Note, however, that since we’re hashing our secrets, the only time we can show the user a secret is at the time it is first created. There’s no way for a user to come back later and ask for a secret that’s been forgotten. This is better for security, but it needs to be anticipated by the UI design of our application. Some services handle this by requiring the API token to be replaced (and any existing token invalidated) any time the user needs to retrieve it, but our decoupled design allows you to create multiple valid tokens for each user if you want. Whatever solution you plan to implement, you can use the console to verify that it’s easy to retrieve the credentials of a newly-created token:

$ rake db:migrate && rails console
> token = AuthenticationToken.create; [token.secret_id, token.secret]
 ...
 => ["42aa20ee181a2201", "hWIW41mF1wvvN_3TC5ObaFXBrdWPdEJBWjnGduuGwmA"]

But when the same token is freshly loaded from the database, its secret is unknown.

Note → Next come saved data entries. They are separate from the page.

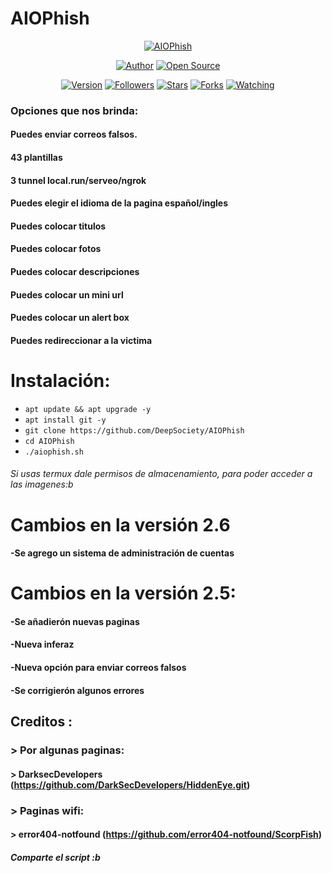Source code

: # AIOPhish

<p align="center">
<a href="#"><img title="AIOPhish" src="https://emailspoofbyharris.000webhostapp.com/pro/aio.jpg"></a>
</p>

<p align="center">
<a href="https://github.com/HarrisSec"><img title="Author" src="https://img.shields.io/badge/Author-DeepSociety-svg?style=for-the-badge&logo=github"></a>
<a href="#"><img title="Open Source" src="https://img.shields.io/badge/Open%20Source-%E2%9D%A4-green?style=for-the-badge"></a>
</p>

<div align="center">
<a href="#"><img title="Version" src="https://img.shields.io/badge/Version-2.5-green.svg?style=flat-square"></a>
<a href="https://github.com/DeepSociety/followers"><img title="Followers" src="https://img.shields.io/github/followers/DeepSociety?color=blue&style=flat-square"></a>
<a href="https://github.com/HarrisSec/AIOPhish/stargazers/"><img title="Stars" src="https://img.shields.io/github/stars/HarrisSec/AIOPhish?color=red&style=flat-square"></a>
<a href="https://github.com/HarrisSec/AIOPhish/network/members"><img title="Forks" src="https://img.shields.io/github/forks/HarrisSec/AIOPhish?color=red&style=flat-square"></a>
<a href="https://github.com/HarrisSec/AIOPhish/watchers"><img title="Watching" src="https://img.shields.io/github/watchers/HarrisSec/AIOPhish?label=Watchers&color=blue&style=flat-square"></a>
</div>

### Opciones que nos brinda:

#### Puedes enviar correos falsos.

#### 43 plantillas

#### 3 tunnel local.run/serveo/ngrok

#### Puedes elegir el idioma de la pagina español/ingles

#### Puedes colocar titulos

#### Puedes colocar fotos

#### Puedes colocar descripciones

#### Puedes colocar un mini url

#### Puedes colocar un alert box 

#### Puedes redireccionar a la victima

# Instalación:

* `apt update && apt upgrade -y`
* `apt install git -y`
* `git clone https://github.com/DeepSociety/AIOPhish`
* `cd AIOPhish`
* `./aiophish.sh`

###### Si usas termux dale permisos de almacenamiento, para poder acceder a las imagenes:b


# Cambios en la versión 2.6
#### -Se agrego un sistema de administración de cuentas

# Cambios en la versión 2.5:
#### -Se añadierón nuevas paginas
#### -Nueva inferaz
#### -Nueva opción para enviar correos falsos
#### -Se corrigierón algunos errores

## Creditos :
###  > Por algunas paginas:
#### > DarksecDevelopers (https://github.com/DarkSecDevelopers/HiddenEye.git)
###  > Paginas wifi:
#### > error404-notfound (https://github.com/error404-notfound/ScorpFish)

##### Comparte el script :b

> token = AuthenticationToken.find(token.id); [token.secret_id, token.secret]
 ...
 => ["42aa20ee181a2201", nil]

Conclusion

The above code comes with no guarantee of security, and you should use it (along with any modifications you make to suit your own application) with caution, especially because it hasn’t been vetted by real-world use. But since it’s built around a core of bcrypt, and it aims for a decoupled, maintainable object-oriented design, it should be a good starting point for a post-Devise solution for token authentication. Try it on for size, and let me know what you think.